Auch Hatef Soltani, anerkannter Politischer Flüchtling aus dem Iran hat keine Anzeige erstattet. Er sitzt am Freitagmorgen ebenfalls in dem Zelt im Flüchtlingscamp und hat ähnliches wie Onyema zu erzählen.

„Kein Mensch ist illegal steht auf seinem T-Shirt“. Er sei in der Botschaft gewesen, um die Aktion per Video zu dokumentieren erzählt er. "Die Berliner Polizisten haben sich ähnlich verhalten wie die im Iran, als ich dort verhaftet wurde", sagt er auf deutsch, das ihm noch nicht ganz leicht fällt. Zunächst hätten sie ihn verbal bedroht und sich dann beim Fingerabdrücke nehmen über seinen Akzent lustig gemacht, ihn imitiert. "In der Zelle haben sie meinen Kopf gegen die Wand gestoßen." Als sie ihn frei lassen wollten, weigerte er sich, ohne seinen Tablet Computer, mit dem er die Besetzung der Botschaft gefilmt hatte, zu gehen. "Ich wollte mindestens eine Quittung, aber die wollten sie mir nicht geben. Und den Computer auch nicht." Dann hätten sie ihm seine Jacke über den Kopf gezogen, ihn zu Boden geworfen und geschlagen - und ihn die Treppen hinunter bis zum Ausgang geprügelt. "Seitdem träume ich immer wieder davon, wie mich Polizisten am Hals festhalten, so dass ich nicht mehr atmen kann." Sein Fazit: "Ich glaube, dass deutsche Behörden ein feindliches Verhältnis zu Leuten aus dem Ausland haben."

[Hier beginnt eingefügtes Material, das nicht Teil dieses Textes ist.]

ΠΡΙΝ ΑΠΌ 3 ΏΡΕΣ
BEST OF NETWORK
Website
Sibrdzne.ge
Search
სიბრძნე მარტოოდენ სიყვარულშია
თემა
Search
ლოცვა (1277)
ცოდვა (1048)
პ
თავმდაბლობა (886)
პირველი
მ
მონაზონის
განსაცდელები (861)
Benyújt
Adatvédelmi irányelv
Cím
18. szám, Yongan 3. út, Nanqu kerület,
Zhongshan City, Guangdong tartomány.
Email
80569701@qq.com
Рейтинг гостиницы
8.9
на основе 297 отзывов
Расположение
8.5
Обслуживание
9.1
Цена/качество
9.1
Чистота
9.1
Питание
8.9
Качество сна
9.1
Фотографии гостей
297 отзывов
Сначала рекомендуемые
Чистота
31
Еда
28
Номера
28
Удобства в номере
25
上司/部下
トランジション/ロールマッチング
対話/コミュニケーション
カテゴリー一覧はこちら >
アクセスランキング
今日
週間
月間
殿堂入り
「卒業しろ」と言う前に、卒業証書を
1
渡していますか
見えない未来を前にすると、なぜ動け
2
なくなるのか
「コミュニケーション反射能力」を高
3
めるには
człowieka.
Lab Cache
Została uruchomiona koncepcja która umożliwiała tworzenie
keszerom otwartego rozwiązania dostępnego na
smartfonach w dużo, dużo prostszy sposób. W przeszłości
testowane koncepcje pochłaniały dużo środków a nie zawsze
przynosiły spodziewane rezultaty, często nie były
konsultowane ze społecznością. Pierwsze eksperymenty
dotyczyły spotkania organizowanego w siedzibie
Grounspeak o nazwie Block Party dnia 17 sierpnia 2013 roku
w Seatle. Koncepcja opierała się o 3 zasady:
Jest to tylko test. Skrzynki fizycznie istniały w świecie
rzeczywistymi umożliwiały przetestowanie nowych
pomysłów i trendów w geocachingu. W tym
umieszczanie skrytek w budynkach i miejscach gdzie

Ähnlich sieht das auch Augustine Oyema: "Mir haben sie die Arme so fest auf den Rücken gefesselt, dass sie kaum noch durchblutet wurden, mit Plastikhandschellen." Er hält seine Handgelenke hoch, um die Striemen zu zeigen.

Ein Stunde hätten sie ihn so gefesselt auf dem Boden einer Einzelzelle liegen gelassen. „Wir wollen dich hier nicht“, hätten die Polizisten zu ihm gesagt. "Und dass ich ihrer Ansicht nach ruhig ich rumliegen und sterben könnte, meine Regierung würde sich ja sowieso nicht um mich kümmern."